El procedimiento judicial estaba presidido por el señor F. J. O'Hare, un caballero muy aparatoso que se había hecho célebre por haber llevado unos cuantos casos sensacionales, así como otros menos populares que le habían proporcionado una gran cantidad de dinero. Era un hombre muy respetado por sus colegas profesionales y adorado por el público, al que entretenía e impresionaba con sus maneras tranquilas pero contenidas y sus repentinas explosiones dramáticas. Era de altura mediana pero de constitución robusta, cuello corto y unos hermosos cabellos plateados y muy ondulados. De habérselos dejado más largos, habrían tenido el aspecto de una melena leonina, pero al parecer prefería llevarlos más cuidados. Tenía una cadencia musical en la voz que Hester no habría sabido identificar, además de un ligerísimo ceceo.
Oliver Rathbone defendió a Percival y, tan pronto como Hester lo vio, sintió cantar dentro de ella una alocada esperanza, como si fuera un pájaro que se remontara en el cielo a favor del viento. No era sólo la sensación de que podía hacerse justicia a pesar de todo, sino que Rathbone estaba dispuesto a luchar simplemente por la causa, no para conseguir una recompensa. La primera testigo que se llamó a declarar fue la sirvienta de arriba, Annie, que había sido la que había descubierto el cadáver de Octavia Haslett. Tenía un aspecto muy sobrio vestida con el traje de paño azul que se ponía para salir y un gorro que le cubría el cabello y la hacía parecer más joven, agresiva y vulnerable a un tiempo.
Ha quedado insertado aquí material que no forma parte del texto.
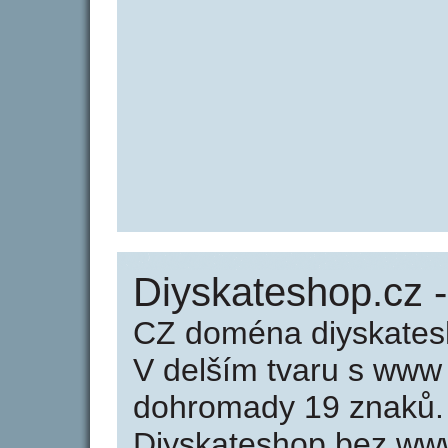
Diyskateshop.cz 
CZ doména diyskates
V delším tvaru s www
dohromady 19 znaků.
Diyskateshop bez www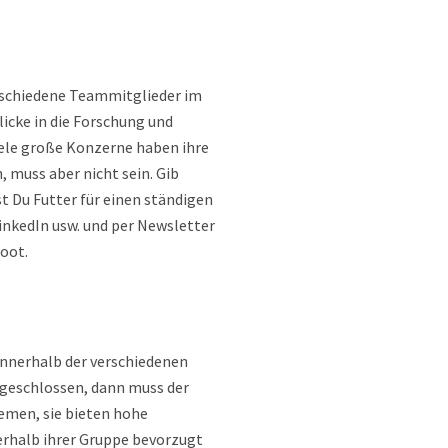
erschiedene Teammitglieder im
icke in die Forschung und
iele große Konzerne haben ihre
 muss aber nicht sein. Gib
t Du Futter für einen ständigen
inkedIn usw. und per Newsletter
Boot.
innerhalb der verschiedenen
 geschlossen, dann muss der
hemen, sie bieten hohe
nerhalb ihrer Gruppe bevorzugt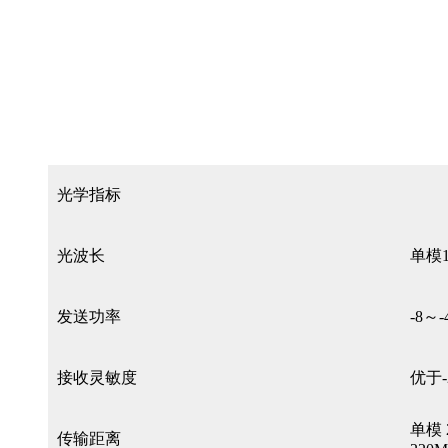
光学指标
光波长
单模13
发送功率
-8～-
接收灵敏度
优于-
单模 2
传输距离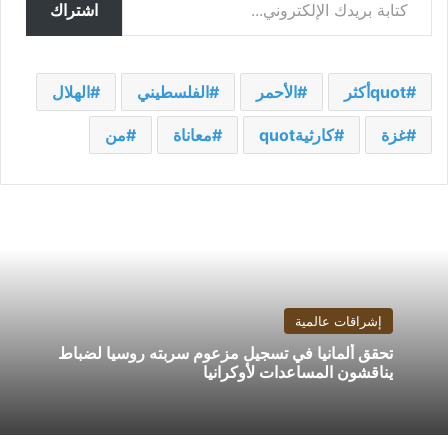
اشتراك
quotأكثر
الأحمر
الفلسطيني
الهلال
غزة
كارثيةquot
معاناة
من
إشراقات عالمية
تحقق ألمانيا في تسجيل مزعوم سربته روسيا لضباط
يناقشون المساعدات لأوكرانيا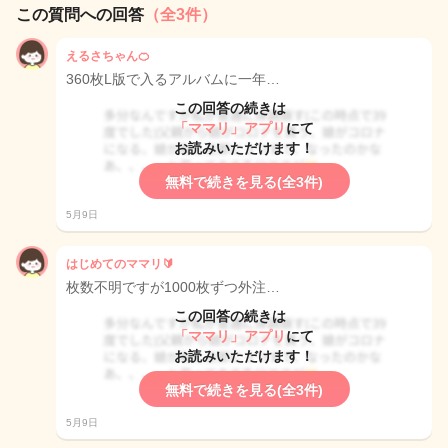
この質問への回答
（全3件）
えるさちゃん🍊
360枚L版で入るアルバムに一年…
この回答の続きは
「ママリ」アプリ
にて
お読みいただけます！
無料で続きを見る(全3件)
5月9日
はじめてのママリ🔰
枚数不明ですが1000枚ずつ外注…
この回答の続きは
「ママリ」アプリ
にて
お読みいただけます！
無料で続きを見る(全3件)
5月9日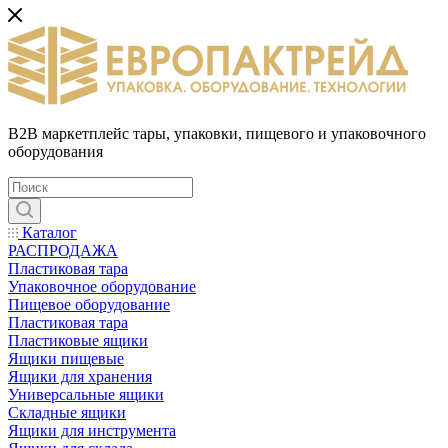
B2B маркетплейс тары, упаковки, пищевого и упаковочного
оборудования
Каталог
РАСПРОДАЖА
Пластиковая тара
Упаковочное оборудование
Пищевое оборудование
Пластиковая тара
Пластиковые ящики
Ящики пищевые
Ящики для хранения
Универсальные ящики
Складные ящики
Ящики для инструмента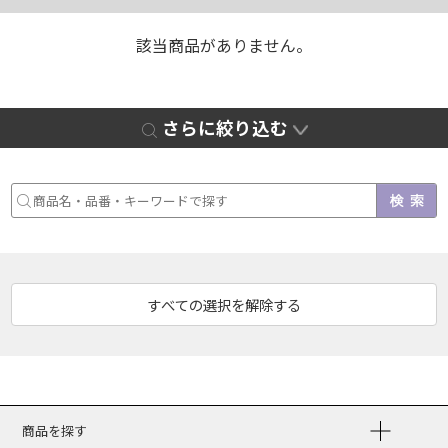
該当商品がありません。
さらに絞り込む
商品を探す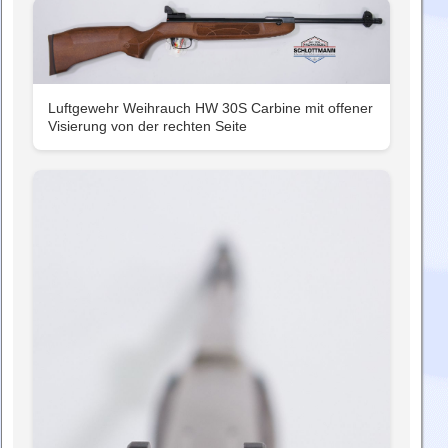
Luftgewehr Weihrauch HW 30S Carbine mit offener
Visierung von der rechten Seite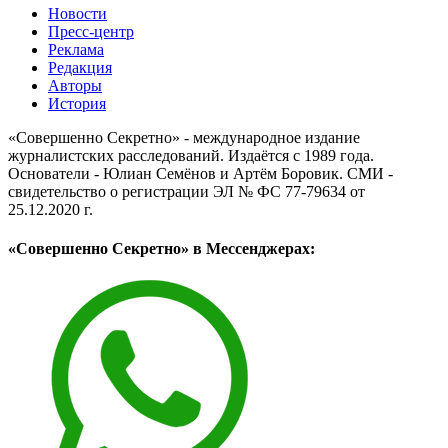
Новости
Пресс-центр
Реклама
Редакция
Авторы
История
«Совершенно Секретно» - международное издание
журналистских расследований. Издаётся с 1989 года.
Основатели - Юлиан Семёнов и Артём Боровик. CМИ -
свидетельство о регистрации ЭЛ № ФС 77-79634 от
25.12.2020 г.
«Совершенно Секретно» в Мессенджерах:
Percival estaba de pie en el banquillo, muy erguido y mirando fijamente al frente. Podía faltarle humildad, compasión u honor, pero no coraje. Hester lo recordaba más alto y ahora le pareció más estrecho de hombros. Había que tener en cuenta, sin embargo, que ahora estaba inmóvil y que no podía lucir aquel balanceo característico de su andar ni aquella vitalidad que le era propia. Ahora estaba indefenso para luchar. Todo estaba en manos de Rathbone.
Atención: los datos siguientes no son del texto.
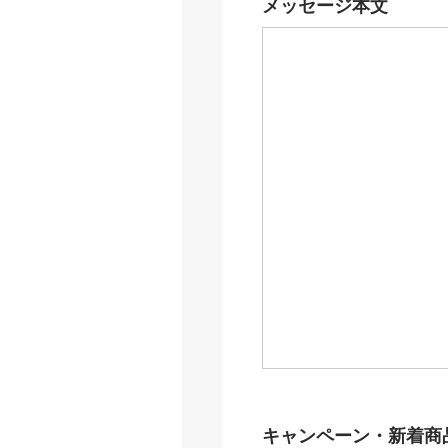
メッセージ本文
キャンペーン・新着商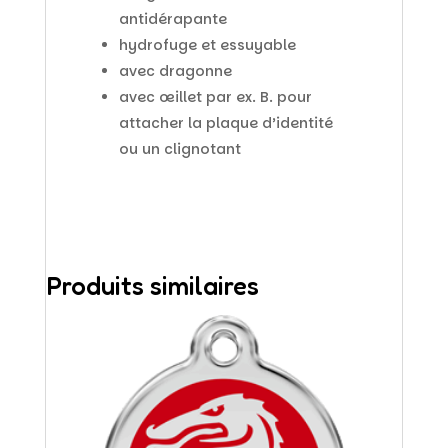
antidérapante
hydrofuge et essuyable
avec dragonne
avec œillet par ex. B. pour
attacher la plaque d’identité
ou un clignotant
Produits similaires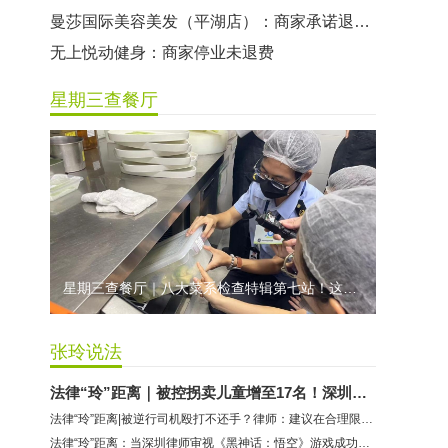
曼莎国际美容美发（平湖店）：商家承诺退费未履行
无上悦动健身：商家停业未退费
哈尔特健身：商家拒不配合调解
星期三查餐厅
香港卡依宝贝国际婴幼儿游泳馆：商家停业未退费
龅牙兔儿童情商训练营：商家承诺退费未履行
预付式消费退款难 深圳市消委会公开谴责力美健华联店
元宵佳节，发生了“甜蜜的烦恼”该怎么办？
2021年深圳市消费投诉分析报告出炉 教育培训投诉量增长
星期三查餐厅｜八大菜系检查特辑第七站！这家米其林一星人气闽菜餐厅后厨干净吗？
张玲说法
法律“玲”距离｜被控拐卖儿童增至17名！深圳律师解读余华英案
法律“玲”距离|被逆行司机殴打不还手？律师：建议在合理限度内正当防卫
法律“玲”距离：当深圳律师审视《黑神话：悟空》游戏成功的背后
Llamaron a continuación al médico, que se apresuró a prestar declaración: Octavia Haslett había sido apuñalada durante la noche y la muerte había sido resultado de sólo dos agresiones en la parte baja del tórax, debajo mismo de las costillas.
El tercer testigo fue William Monk y su declaración llenó el resto de la mañana y toda la tarde. Se mostró cortante, sarcástico y minuciosamente exacto, pero se negó a sacar las conclusiones más evidentes en relación con ningún aspecto.
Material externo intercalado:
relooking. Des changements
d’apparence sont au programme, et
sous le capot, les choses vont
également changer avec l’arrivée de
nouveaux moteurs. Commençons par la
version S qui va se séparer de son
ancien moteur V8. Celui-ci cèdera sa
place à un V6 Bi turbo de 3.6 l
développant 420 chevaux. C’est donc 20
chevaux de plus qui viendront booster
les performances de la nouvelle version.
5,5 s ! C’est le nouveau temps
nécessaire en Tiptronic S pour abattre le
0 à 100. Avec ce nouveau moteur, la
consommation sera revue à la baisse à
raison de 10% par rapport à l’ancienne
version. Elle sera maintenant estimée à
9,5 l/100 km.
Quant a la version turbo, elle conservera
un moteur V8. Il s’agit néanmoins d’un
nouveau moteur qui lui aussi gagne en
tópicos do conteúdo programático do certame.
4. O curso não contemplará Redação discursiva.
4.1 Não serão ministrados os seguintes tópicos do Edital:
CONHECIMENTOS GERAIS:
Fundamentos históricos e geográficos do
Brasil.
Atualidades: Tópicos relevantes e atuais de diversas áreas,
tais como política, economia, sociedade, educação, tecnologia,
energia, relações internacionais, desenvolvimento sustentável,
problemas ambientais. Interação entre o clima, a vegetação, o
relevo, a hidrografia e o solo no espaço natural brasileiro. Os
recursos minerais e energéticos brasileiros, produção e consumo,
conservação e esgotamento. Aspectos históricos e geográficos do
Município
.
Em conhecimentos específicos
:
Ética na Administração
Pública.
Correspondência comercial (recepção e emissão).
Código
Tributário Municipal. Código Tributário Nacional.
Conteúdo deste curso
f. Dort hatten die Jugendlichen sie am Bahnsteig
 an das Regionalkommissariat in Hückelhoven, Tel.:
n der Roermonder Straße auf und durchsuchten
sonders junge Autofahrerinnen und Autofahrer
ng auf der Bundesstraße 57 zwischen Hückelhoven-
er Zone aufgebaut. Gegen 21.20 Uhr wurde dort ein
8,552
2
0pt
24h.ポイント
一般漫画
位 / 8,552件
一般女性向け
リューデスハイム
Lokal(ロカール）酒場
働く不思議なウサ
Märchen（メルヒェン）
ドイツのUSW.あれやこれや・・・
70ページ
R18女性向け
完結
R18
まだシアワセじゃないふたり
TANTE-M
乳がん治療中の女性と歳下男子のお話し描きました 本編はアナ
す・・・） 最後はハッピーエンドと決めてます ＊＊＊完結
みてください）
F. J. O'Hare fue paciente al principio y de una exquisita cortesía, como si esperase la oportunidad propicia para asestar el golpe decisivo, que no se precipitó hasta casi el final, cuando su pasante le entregó una nota en la que al parecer le recordaba el caso Grey.
– Según he podido juzgar, señor Monk, ya que parece que usted ahora es el señor Monk, no el inspector Monk, ¿no es así?… -El ceceo de su dicción era casi imperceptible.
– Así es -admitió Monk sin que su expresión se alterara lo más mínimo.
– Según he podido juzgar por su testimonio, señor Monk, usted no considera culpable a Percival Garrod.
– ¿Es una pregunta, señor O'Hare?
– Lo es, señor Monk, lo es en efecto.
– Estimo que las pruebas que se tienen actualmente a mano no lo demuestran -replicó Monk-, lo que no es lo mismo.
– ¿Considera que en la práctica es diferente, señor Monk? Corríjame si estoy en un error, pero ¿no se mostraba usted también reacio a condenar al acusado en el último caso que llevó? Creo recordar que se trataba de un tal Menard Grey.
– No -lo contradijo Monk al instante-, yo estaba totalmente dispuesto a acusarlo, ávido incluso. Lo que no quería es que lo colgaran.
– ¡Ah, bueno, las circunstancias atenuantes! -admitió O'Hare-, pero no encontrará ninguna en el caso del asesinato de la hija del dueño de la casa por mano de Percival Garrod. Supongo que algo así agotaría incluso un ingenio como el suyo. O sea que usted sigue manteniendo que el hecho de haber encontrado el arma con la que se cometió el asesinato y la prenda manchada de sangre de la víctima, ambas cosas escondidas en la habitación de Percival Garrod y que según usted manifiesta descubrió usted mismo, no constituyen a sus ojos prueba satisfactoria suficiente. ¿Qué más necesita, señor Monk? ¿Un testigo ocular?